Ice Age Beasts In Europe: Migration Of The Woolly Rhinoceros Earlier Than Assumed

Date November 12, 2008

The newly described skull of the oldest woolly rhinoceros in Europe shows that these giant creatures – with two impressively large horns on the bridge of their noses – once roamed across central Germany. The large shaggy mammals grazed at the foot of the Kyffhäuser range, whose unforested, rocky slopes loomed out of the broad, bleak plains of northern Thuringia 460,000 years ago. The climate at this time was icy cold and far drier than today.

At the time, the brow of a glacier existed only a few kilometres away, which expanded during the Elsterian ice age from Scandinavia towards the southwest and spread across the monotonous grassland. But well adapted creatures such as mammoths, reindeer, musk ox and other cold climate animals were able to survive in what was known as the mammoth steppe and found suitable food sources here.

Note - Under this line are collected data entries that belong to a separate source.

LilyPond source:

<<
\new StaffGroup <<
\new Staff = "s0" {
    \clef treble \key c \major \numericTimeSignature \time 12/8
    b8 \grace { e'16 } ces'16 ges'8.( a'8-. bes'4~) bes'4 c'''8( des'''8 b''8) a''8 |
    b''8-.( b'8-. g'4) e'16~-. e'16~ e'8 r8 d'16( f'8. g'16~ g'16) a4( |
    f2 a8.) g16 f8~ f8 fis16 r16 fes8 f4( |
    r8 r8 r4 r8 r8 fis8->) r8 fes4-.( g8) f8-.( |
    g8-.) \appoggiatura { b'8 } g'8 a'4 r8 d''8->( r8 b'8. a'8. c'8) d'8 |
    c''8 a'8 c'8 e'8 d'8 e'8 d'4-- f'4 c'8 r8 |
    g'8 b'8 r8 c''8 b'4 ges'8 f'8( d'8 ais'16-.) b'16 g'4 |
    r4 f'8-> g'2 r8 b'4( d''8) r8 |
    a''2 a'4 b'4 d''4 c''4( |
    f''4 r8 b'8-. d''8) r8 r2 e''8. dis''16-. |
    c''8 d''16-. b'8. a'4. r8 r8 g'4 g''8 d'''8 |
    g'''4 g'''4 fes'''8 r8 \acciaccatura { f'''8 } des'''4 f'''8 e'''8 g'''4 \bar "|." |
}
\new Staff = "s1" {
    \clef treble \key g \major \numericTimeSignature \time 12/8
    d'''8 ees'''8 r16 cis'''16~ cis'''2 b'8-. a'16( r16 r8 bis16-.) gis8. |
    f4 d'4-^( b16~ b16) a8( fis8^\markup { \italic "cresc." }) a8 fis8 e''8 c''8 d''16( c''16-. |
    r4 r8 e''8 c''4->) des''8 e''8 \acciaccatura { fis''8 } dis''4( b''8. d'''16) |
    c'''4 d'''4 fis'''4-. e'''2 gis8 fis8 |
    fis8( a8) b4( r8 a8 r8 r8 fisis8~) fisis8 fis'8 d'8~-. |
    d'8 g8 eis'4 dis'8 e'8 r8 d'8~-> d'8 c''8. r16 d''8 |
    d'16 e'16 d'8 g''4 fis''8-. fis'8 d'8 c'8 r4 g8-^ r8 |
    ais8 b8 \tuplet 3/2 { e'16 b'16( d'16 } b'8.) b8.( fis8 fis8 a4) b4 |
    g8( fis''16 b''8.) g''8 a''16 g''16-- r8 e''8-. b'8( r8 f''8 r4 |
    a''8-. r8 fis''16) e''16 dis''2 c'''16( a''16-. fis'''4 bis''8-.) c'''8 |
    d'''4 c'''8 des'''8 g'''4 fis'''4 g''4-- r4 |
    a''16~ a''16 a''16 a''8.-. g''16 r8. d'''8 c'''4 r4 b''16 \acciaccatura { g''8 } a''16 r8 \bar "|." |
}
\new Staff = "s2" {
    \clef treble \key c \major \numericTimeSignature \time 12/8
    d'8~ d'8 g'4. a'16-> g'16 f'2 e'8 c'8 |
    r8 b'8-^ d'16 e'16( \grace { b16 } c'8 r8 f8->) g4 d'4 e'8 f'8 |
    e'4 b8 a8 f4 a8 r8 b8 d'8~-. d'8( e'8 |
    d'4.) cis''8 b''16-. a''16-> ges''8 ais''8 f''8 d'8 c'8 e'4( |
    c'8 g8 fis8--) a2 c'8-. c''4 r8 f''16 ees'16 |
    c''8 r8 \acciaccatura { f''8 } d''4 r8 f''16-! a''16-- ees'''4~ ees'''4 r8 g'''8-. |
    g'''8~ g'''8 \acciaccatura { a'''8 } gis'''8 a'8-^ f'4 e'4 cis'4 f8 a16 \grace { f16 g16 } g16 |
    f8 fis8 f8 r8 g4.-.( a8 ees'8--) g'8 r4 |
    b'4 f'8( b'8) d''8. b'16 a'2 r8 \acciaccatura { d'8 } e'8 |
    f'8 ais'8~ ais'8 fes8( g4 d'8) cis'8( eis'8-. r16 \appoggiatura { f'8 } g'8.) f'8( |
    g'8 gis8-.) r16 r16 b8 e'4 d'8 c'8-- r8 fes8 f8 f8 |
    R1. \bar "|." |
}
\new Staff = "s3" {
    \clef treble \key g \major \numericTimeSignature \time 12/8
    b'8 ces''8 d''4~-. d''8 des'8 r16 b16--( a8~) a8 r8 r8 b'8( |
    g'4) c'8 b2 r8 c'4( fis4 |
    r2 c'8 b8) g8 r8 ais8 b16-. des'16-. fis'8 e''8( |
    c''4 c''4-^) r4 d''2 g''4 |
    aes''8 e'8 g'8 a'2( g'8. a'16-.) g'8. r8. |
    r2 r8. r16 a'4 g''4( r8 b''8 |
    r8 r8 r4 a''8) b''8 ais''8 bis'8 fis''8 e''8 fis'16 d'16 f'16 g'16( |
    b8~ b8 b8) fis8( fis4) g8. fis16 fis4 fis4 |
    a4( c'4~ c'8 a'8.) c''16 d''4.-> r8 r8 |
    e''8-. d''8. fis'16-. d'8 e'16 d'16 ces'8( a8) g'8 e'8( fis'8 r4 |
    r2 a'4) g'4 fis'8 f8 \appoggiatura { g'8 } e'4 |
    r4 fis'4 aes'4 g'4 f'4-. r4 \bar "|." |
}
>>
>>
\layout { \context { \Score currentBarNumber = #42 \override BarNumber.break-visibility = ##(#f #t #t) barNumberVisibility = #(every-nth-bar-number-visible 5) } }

The uniform type of vegetation that emerged under these particular climatic conditions once stretched from the coasts of the Arctic Ocean to the Pacific and extended as far as central Europe in the west.

“This is the oldest woolly rhinoceros found in Europe, and it gives us a precise date for the first appearance of cold climate animals spreading throughout Asia and Europe during the ice ages. The characteristic species of mammals emerged together and across the continent”, is how palaeontologist Ralf-Dietrich Kahlke explains the finding’s significance.